According to her, the accident could have been avoided or it impact reduced if the driver of the VIP bus had seen the incoming cargo vehicle in time.
Still justifying her stand against night travels, Madam Rose said, after the crash, “…all the trucks and vehicles that were passing never came to our aid because it was night and it was raining.”
She continued: “…what I have seen and what I saw there, there was no mercy. Some of the travellers were trapped in the seat and we needed a cutter to cut and remove some of them and by then some of them had not died. We called fire service but no way. There were only 4 policemen at the scene.”
“The people who travel in the night, what are you going to buy, are you going to buy your life? No matter how urgent my travel will be, I will never and ever travel in the night again,” she maintained.

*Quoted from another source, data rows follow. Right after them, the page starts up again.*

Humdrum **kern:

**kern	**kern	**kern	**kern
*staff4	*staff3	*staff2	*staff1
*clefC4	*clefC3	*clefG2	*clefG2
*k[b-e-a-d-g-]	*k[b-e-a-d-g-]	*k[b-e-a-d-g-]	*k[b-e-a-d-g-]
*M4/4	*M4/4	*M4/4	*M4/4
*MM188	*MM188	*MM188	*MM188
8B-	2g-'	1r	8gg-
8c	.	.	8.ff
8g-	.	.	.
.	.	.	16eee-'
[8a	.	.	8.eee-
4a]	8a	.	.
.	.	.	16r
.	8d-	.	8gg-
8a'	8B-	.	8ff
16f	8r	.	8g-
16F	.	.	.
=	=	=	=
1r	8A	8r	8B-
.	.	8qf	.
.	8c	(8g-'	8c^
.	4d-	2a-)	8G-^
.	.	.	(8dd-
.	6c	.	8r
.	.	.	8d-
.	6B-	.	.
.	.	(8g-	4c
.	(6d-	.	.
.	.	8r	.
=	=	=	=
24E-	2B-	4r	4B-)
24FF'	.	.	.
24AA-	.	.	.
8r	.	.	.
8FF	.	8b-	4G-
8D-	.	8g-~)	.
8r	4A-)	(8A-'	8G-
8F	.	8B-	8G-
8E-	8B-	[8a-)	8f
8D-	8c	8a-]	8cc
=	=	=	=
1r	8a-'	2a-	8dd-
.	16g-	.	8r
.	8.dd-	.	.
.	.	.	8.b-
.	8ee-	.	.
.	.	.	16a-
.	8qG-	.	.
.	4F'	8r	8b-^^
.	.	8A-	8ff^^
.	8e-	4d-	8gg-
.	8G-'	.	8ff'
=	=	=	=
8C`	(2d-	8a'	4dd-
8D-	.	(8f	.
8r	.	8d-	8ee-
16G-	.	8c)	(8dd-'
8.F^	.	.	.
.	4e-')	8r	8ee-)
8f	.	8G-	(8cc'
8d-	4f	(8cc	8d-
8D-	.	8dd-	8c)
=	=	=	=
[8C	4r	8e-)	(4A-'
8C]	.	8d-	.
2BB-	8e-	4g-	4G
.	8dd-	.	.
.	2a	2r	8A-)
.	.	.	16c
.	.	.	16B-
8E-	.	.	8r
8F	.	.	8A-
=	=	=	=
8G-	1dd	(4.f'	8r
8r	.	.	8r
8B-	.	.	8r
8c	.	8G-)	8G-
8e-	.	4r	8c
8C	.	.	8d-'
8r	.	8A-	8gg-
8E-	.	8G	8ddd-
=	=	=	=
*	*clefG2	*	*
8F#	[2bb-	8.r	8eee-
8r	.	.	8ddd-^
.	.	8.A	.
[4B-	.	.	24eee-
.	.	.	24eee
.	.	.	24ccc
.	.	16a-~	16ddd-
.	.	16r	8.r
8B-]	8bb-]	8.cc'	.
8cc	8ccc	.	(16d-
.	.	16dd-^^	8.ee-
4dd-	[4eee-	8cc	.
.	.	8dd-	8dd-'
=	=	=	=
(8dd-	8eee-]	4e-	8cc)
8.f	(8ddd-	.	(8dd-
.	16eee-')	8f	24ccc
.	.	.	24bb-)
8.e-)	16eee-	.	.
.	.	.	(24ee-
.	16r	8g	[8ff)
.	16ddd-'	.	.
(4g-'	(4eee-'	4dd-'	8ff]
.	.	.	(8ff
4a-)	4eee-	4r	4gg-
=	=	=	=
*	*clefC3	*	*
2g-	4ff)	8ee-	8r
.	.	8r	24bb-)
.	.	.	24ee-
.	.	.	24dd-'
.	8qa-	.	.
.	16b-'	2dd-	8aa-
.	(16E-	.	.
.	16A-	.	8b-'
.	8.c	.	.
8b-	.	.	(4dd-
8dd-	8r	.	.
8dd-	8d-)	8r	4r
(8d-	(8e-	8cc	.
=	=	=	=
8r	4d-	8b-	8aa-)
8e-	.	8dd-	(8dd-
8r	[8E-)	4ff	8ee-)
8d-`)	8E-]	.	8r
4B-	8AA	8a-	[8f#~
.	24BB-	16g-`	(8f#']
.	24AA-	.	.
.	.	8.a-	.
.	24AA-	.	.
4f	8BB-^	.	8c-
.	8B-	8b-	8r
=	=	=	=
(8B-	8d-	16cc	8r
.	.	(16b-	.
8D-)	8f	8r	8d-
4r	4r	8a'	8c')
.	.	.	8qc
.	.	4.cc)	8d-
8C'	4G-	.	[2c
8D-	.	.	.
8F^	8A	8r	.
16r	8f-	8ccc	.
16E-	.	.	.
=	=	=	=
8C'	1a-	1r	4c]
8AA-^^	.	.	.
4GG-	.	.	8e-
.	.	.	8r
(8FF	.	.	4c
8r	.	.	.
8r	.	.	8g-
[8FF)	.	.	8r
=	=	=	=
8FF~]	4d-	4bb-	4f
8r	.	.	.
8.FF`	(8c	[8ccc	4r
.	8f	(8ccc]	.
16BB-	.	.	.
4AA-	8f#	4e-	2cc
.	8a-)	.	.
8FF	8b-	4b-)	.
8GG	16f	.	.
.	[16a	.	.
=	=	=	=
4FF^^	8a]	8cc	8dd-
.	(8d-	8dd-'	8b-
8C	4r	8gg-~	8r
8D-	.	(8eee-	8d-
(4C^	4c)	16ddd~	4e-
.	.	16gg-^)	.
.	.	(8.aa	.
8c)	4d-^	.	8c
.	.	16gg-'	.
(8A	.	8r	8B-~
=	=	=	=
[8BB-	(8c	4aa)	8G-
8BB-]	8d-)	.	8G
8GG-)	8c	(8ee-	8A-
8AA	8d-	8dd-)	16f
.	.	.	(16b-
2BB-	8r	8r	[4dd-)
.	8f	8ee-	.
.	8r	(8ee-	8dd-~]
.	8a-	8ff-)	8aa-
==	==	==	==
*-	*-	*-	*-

Though Madam Rose argues that night travel should be avoided, the Director of Communications at the National Road Safety Commission (NRSC), Mr Kwame Kodua Atuahene, in an interview with THE PUBLISHER says, “it would be unconscionable to say we should not drive at night,” adding that a decision like that would create absurd outcomes.
“Visibility is very core to every safety programme that’s why we provide street lights, reflective material on cars to improve visibility. We cannot ban or say people should not travel at night because the roads are dark.
“But every driver ought to know that when the weather conditions change, you must adapt your driving to the changing environment. If you are driving at a speed of 90km/hr it would be unwise for you to continue to do that when you can’t see your way through…it is not an excuse that the roads are dark so you want to drive recklessly,” he enlightened.